Of the early history of the Imam Ahmad but little is known. He was the son of one Ibrahim el Ghazi, and both he and his father were common soldiers in the troop of Garad Aboun. Nothing even is said as to his nationality. He was certainly not an Arab : probably he was a Somali, for we find him closely connected with many who were Somalis.[54]

According to Leo Africanus (1526) and George Sale (1760), the Adelites were of a tawny brown or olive complexion on the northern littoral, and grew swarthier towards the southern interior. They generally had long, lank hair. Most wore a cotton sarong but no headpiece or sandals, with many glass and amber trinkets around their necks, wrists, arms and ankles. The king and other aristocrats often donned instead a body-length garment topped with a headdress. All were Muslims.[29][55] In the southern hinterland, the Adelites lived beside pagan "Negroes", with whom they bartered various commodities.[56][57]

Languages

Various languages from the Afro-Asiatic family were spoken in the vast Adal Sultanate. Arabic served as a lingua franca, and was used by the ruling Walashma dynasty.[58] According to the 19th-century Ethiopian historian Asma Giyorgis suggests that the Walashma Dynasty themselves spoke Arabic.[59]

Economy

Awash River was the main river of Adal/Ifat sultanates and provided abundant agricultural produce and fresh water
Ibn Majid's notes on Berbera which was a large port of the sultanate

One of the empire's most wealthy provinces was Ifat it was well watered, by the large river Awash. Additionally, besides the surviving Awash River, at least five other rivers in the area between Harar and Shawa plateau existed.[60] The general area was well cultivated, densely populated with numerous villages adjoining each other. Agricultural produce included three main cereals, wheat, sorghum and teff, as well as beans, aubergines, melons, cucumbers, marrows, cauliflowers and mustard. Many different types of fruit were grown, among them bananas, lemons, limes, pomegranates, apricots, peaces, citrons mulberries and grapes. Other plants included sycamore tree, sugar cane, from which kandi, or sugar was extracted and inedible wild figs.

The province also grew the stimulant plant Khat. Which was exported to Yemen. Adal was abundant in large numbers of cattle, sheep, and some goats. There was also chickens. Both buffaloes and wild fowl were sometimes hunted. The province had a great reputation for producing butter and honey. .[61]

Whereas provinces such as Bale, surrounding regions of Webi Shabelle was known for it cotton cultivation and an age old weaving industry. While the El Kere region produced salt which was an important trading item [62]

Zeila the headquarters of the Kingdom was a wealthy city and abundantly supplied with provisions. It possessed grain, meat, oil, honey and wax. Furthermore, the citizens had many horses and reared cattle of all kinds, as a result they had plenty of butter, milk and flesh, as well as a great store of millet, barley and fruits; all of which was exported to Aden. The port city was so well supplied with victuals that it exported it's surplus to Aden, Jeddah, Mecca and "All Arabia"" which then was dependent on the supplies/produce from the city which they favoured above all. Zeila was described as a "Port of much provisions for Aden, and all parts of Arabia and many countries and Kingdoms".

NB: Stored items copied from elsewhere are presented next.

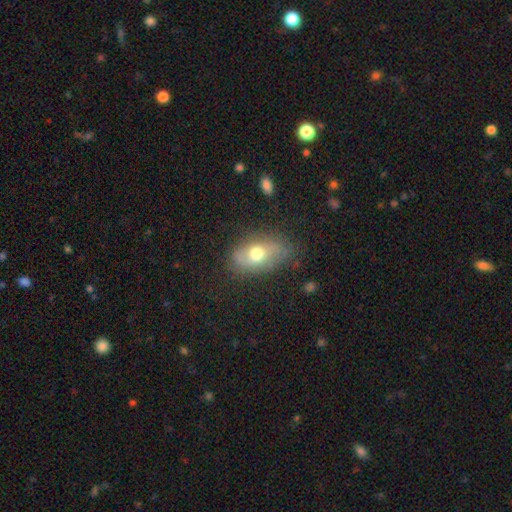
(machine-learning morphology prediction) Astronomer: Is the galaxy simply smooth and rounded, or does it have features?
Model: smooth — 56% (runner-up: featured or disk, 36%).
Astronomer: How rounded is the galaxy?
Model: in between — 88%.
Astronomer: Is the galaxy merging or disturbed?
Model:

The Principal exports, according the Portuguese writer Corsali, were gold, ivory and slaves. A "great number" of the latter was captured from the Ethiopian Empire, then were exported through the port of Zeila to Persia, Arabia, Egypt and India.

As a result of this flourishing trade, the citizens of Zeila accordingly lived "extremely well" and the city was well built guarded by many soldiers on both foot and horses.[63]

Historian Al-Umari in his study in 1340s about the history of Adal, the medieval state in western and northern parts of historical Somalia and some related areas, Al-Umari of Cairo states that in the land of Zayla’ (Awdal):

“they cultivate two times annually by seasonal rains … The rainfall for the winter is called ‘Bil’ and rainfall for the ‘summer’ is called ‘Karam’ in the language of the people of Zayla.”

It appears that the historian was referring, in one-way or another, to these still used Somali terms, Karan and Bil. This indicates that the Somali solar calendar citizens of Zeila was using to farm with at that time was very similar to the one they use today and gives us further insight into the local farming practices during that period.[64]

The kingdoms agricultural and other produce was not only abundant but also very cheap according to Maqrizi thirty pounds of meat sold for only half a dirhem, while for only four dirhems you could purchase a bunch of about 100 Damascus grapes.[65]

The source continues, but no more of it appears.